» **What to do**:
1 > List the three departments in which, according to the appeal to the home secretary in the passage on George Holyoake, free discussion was equally beneficial.
2 > According to the passage on George Holyoake, in what year was the play A Subject of Scandal and Concern first written for television?
3 > From the passage on George Holyoake, copy the text between "Topics Culture" and "blasphemy in England.", inclusive.
START Selected text
John Osborne’s play about George Holyoake, the last man to stand trial for blasphemy in England, continues to resonate.

Terri Murray

Topics Culture

Last month, Brompton’s Finborough Theatre hosted the London premiere of John Osborne’s play, A Subject of Scandal and Concern, first written for television in 1960. It is based on the true story of George Holyoake (1817-1906), the last man to stand trial for blasphemy in England.

Holyoake, a disciple of the socialist Robert Owen, became the editor of the first avowedly atheistic periodical published in Britain, the Oracle of Reason (or Philosophy Vindicated), after its founder-editor Charles Southwell was arrested for blasphemy. On 24 May 1842, Holyoake delivered a lecture in Cheltenham, during which he answered a local preacher’s question about God’s place in a socialist community. According to reports, Holyoake responded that he thought the people of England ought not to have any religion. ‘For my part I am of no religion at all’, he continued, ‘I don’t believe there is such a thing as a God’. And then, addressing the problem of poverty, he concluded: ‘If I could have my way I would place the deity on half-pay as the government of this country did the subaltern officers.’

For expressing these opinions, Holyoake spent six months in prison. Those who had attended the lecture appealed to the then home secretary, arguing that ‘free discussion was equally beneficial in the departments of politics, morals and religion’. But it was to no avail.
END Selected text
START Supplied entries
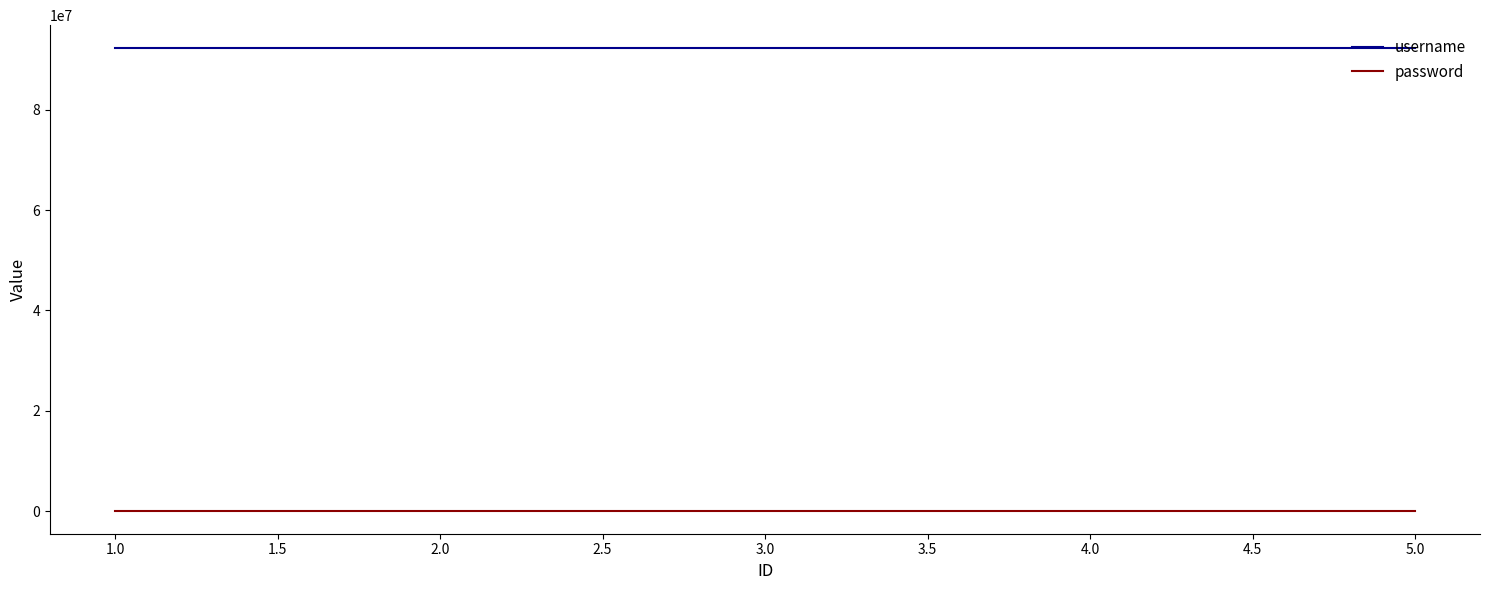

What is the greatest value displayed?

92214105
END Supplied entries
START Supplied entries
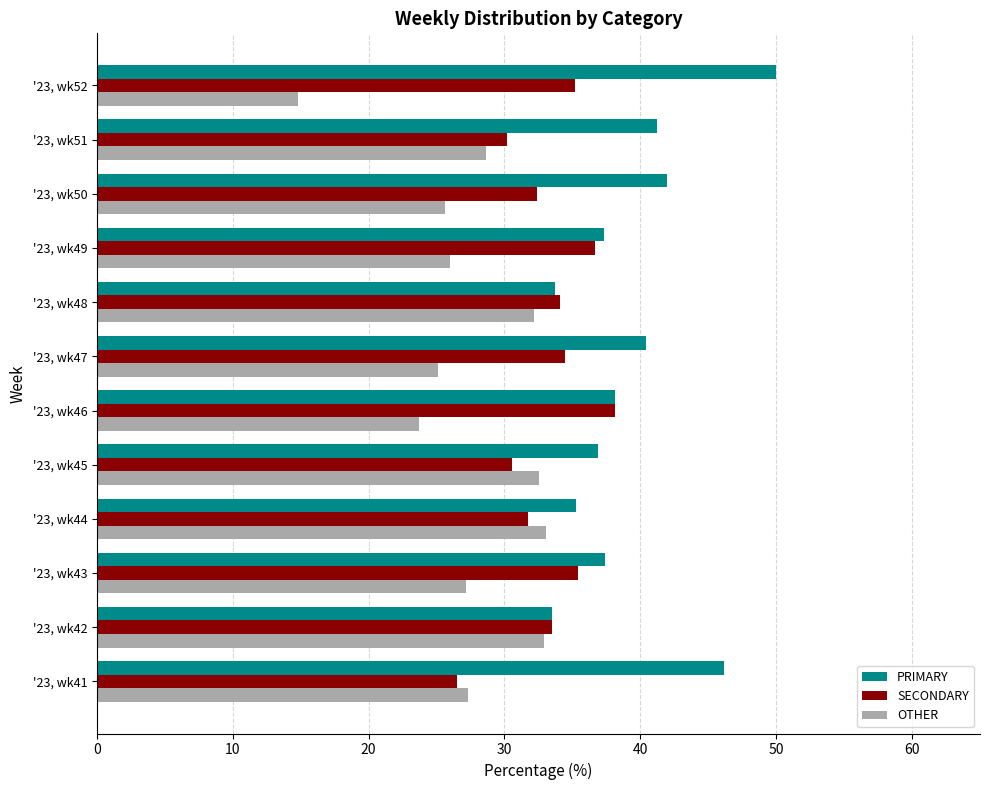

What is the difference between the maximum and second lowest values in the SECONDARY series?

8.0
END Supplied entries
» **Answers below**:
1 > politics, morals, religion

2 > 1960

3 >
Topics Culture

Last month, Brompton’s Finborough Theatre hosted the London premiere of John Osborne’s play, A Subject of Scandal and Concern, first written for television in 1960. It is based on the true story of George Holyoake (1817-1906), the last man to stand trial for blasphemy in England.